I think the responsibility lies with the church to check the life of the pastor in addition to his doctrine. Seminaries are really in no position to evaluate a student's life much further than their academic performance. Our church here in Knoxville apparently doesn't ordain pastors until they've been on staff for at least five years.

On the other hand, it's useful for a seminary to recognize their role in conjunction with the churches where students are living their lives. Gordon-Conwell requires a pastoral recommendation before they will accept a new student, and has practical ministry experience requirements, which include evaluations by mentors who are themselves in ministry. I assume many seminaries do the same.

jul said...

I think we should leave room for grace and the power of God to change people too...And just because a guy's life is a mess doesn't mean he's not called to ministry though timing may be an issue. Wouldn't it make more sense to assess people and if they are truly called to then help them find freedom in areas of marriage etc.? I think sometimes we write people off too easily, then we have people in ministry who seem to have it all together and are just self-righteous legalists..pretty on the outside but dead man's bones on the inside. A very thought provoking post! What seminary did you go to? Cool your wife got to take classes as well, I'm sure it provided lots of good conversation starters!

PamBG said...

I'm not sure whether to wish you the wish that God grants you perfect and obedient teenage children or to wish you the wish that God grants you a congregation that will help your future teenagers to learn from the mistakes and rebellion that are manifestly a normal part of being a teenager. The latter seems a lot more healthy to me than the former.

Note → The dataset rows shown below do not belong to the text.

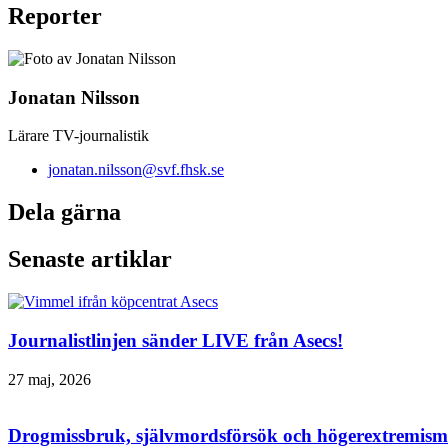
Reporter
Jonatan Nilsson
Lärare TV-journalistik
jonatan.nilsson@svf.fhsk.se
Dela gärna
Senaste artiklar
Journalistlinjen sänder LIVE från Asecs!
27 maj, 2026
Drogmissbruk, självmordsförsök och högerextremism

My denomination is rather top-down. We are sent by the denomination to theology college and mutual discernment begins about a year before attending college, during college and after college. Evaluation is done by congregations, lay leaders, ordained ministers and health professionals. People you know very well and people you just met. Lots of input over a period of at least 5 years. Goodness knows it's not a perfect system but it does seem to weed out those who are truly incompetent and those who are power-hungry.

mike seaver said...

Hey everyone,
Thanks for the comments...it does seem that some seminaries are addressing this and others are not. I found it interesting that Mark Dever's 9Marks newsletter asked the same questions when it came out on Monday. Here is the link:

http://www.9marks.org/CC/article/0,,PTID314526%7CCHID598014%7CCIID2463176,00.html

tall guy said...

Great post.

As a seminary graduate, I'd have to totally agree with what you said. I was amazed, shocked, and concerned with some people there. Kyle mentioned that seminaries require a pastoral recommendation, and that is where the problem lies. Many pastors, elders, and church leaders are not willing to point out glaring character problems. If that pastor does, the person can usually find another pastor to sign off.

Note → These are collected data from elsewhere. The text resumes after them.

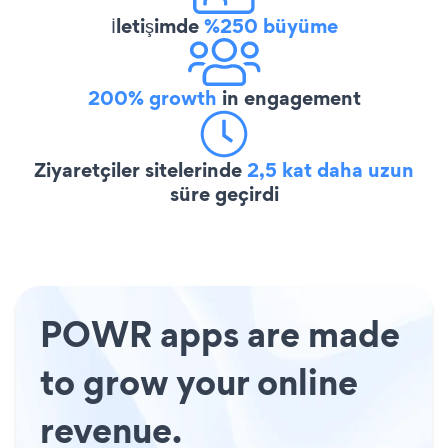
İletişimde
%250 büyüme
200% growth
in engagement
Ziyaretçiler sitelerinde
2,5 kat daha uzun
süre geçirdi
POWR apps are made
to grow your online
revenue.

Bibically there is no seminary, since the seminary is an extention of the church. But over time the connection has eroded and there is little connection left. I've heard Al Mohler say more than once, "Don't send anyone to our seminary that you wouldn't hire at your church." You'd think that goes without saying, but it doesn't. My former church sent two people out that the pastor told me we'd never hire. It is very common.

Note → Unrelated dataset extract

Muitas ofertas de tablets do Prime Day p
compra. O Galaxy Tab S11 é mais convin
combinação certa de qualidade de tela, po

And responding to Jul- I agree that a problem may not mean the person isn't called, but I do believe that 1 Tim 3 would disqualify him for that season of life. It says that a man must manage his household well, and the logic is that if a man can't lead his family, how can he lead God's family? But it's not for a professor to make that call, it's for the church.

I believe that the connection between the church and seminary is at fault. The seminary is an extention of the church and the connection must be reestablished.

I'm not saying this as some guy on a high horse. I'm saying this as a guy who graduated from seminary, served in ministry for 11 years, and stepped out because I wasn't leading my family well. It's what I believe 1 Tim 3 teaches, so I want to be obedient to it.